--- WORK REQUIRED ---
Could you reproduce, from the records below, everything from the line with "thumb ip: (379, 465)" down to the line with "pinky dip: (386, 407)", keeping both of those lines and changing nothing?

--- INFORMATION GIVEN ---

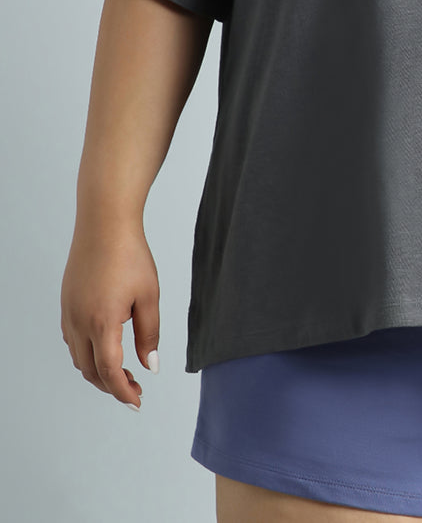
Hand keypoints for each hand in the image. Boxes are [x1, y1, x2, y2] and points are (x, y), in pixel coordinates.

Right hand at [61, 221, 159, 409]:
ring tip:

...

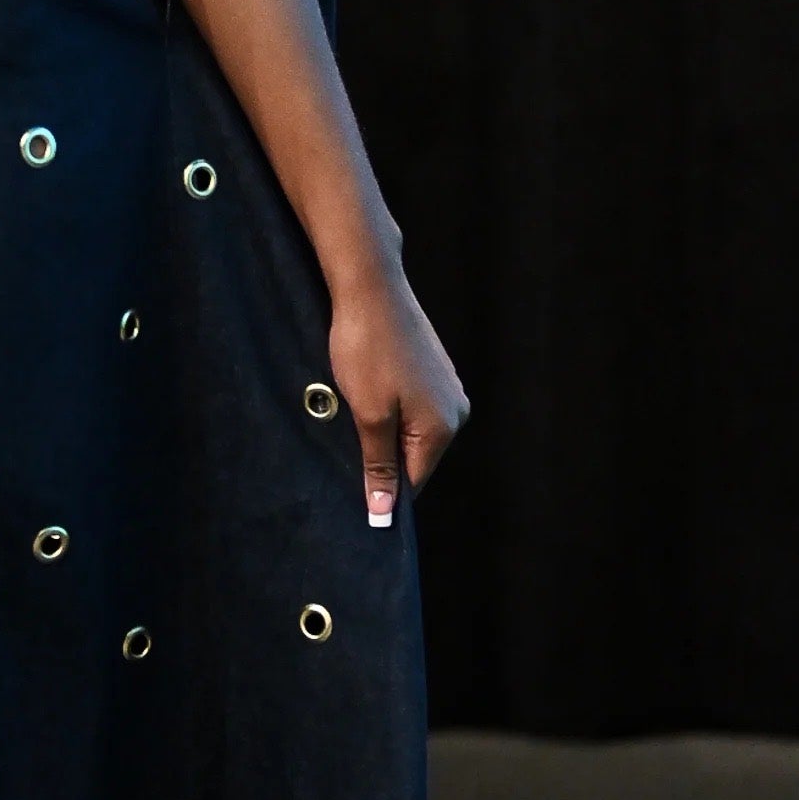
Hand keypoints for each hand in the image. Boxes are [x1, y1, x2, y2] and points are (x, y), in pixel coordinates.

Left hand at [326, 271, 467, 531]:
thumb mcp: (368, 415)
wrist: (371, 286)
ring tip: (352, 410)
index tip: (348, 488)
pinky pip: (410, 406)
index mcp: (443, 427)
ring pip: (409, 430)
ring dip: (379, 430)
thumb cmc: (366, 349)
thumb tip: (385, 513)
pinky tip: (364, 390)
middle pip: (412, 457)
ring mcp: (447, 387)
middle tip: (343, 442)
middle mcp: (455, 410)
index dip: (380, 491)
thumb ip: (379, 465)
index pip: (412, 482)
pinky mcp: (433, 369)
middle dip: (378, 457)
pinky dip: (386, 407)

* * *

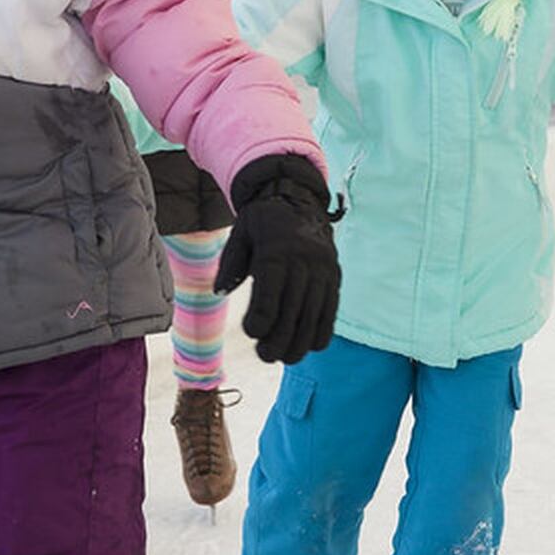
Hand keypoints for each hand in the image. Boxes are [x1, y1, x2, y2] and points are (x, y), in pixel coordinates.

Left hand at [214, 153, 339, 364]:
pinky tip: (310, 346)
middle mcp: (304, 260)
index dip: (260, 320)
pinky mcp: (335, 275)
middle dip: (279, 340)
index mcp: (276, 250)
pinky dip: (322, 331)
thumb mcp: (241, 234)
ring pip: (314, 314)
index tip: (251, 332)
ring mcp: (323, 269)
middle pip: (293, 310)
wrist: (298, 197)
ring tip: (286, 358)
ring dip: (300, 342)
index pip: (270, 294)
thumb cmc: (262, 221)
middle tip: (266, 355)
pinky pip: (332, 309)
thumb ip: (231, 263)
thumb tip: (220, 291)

--- TASK OUTPUT ---
thumb ip: (379, 465)
index pip: (412, 482)
pinky mcp: (433, 369)
middle dip: (378, 457)
pinky dip: (386, 407)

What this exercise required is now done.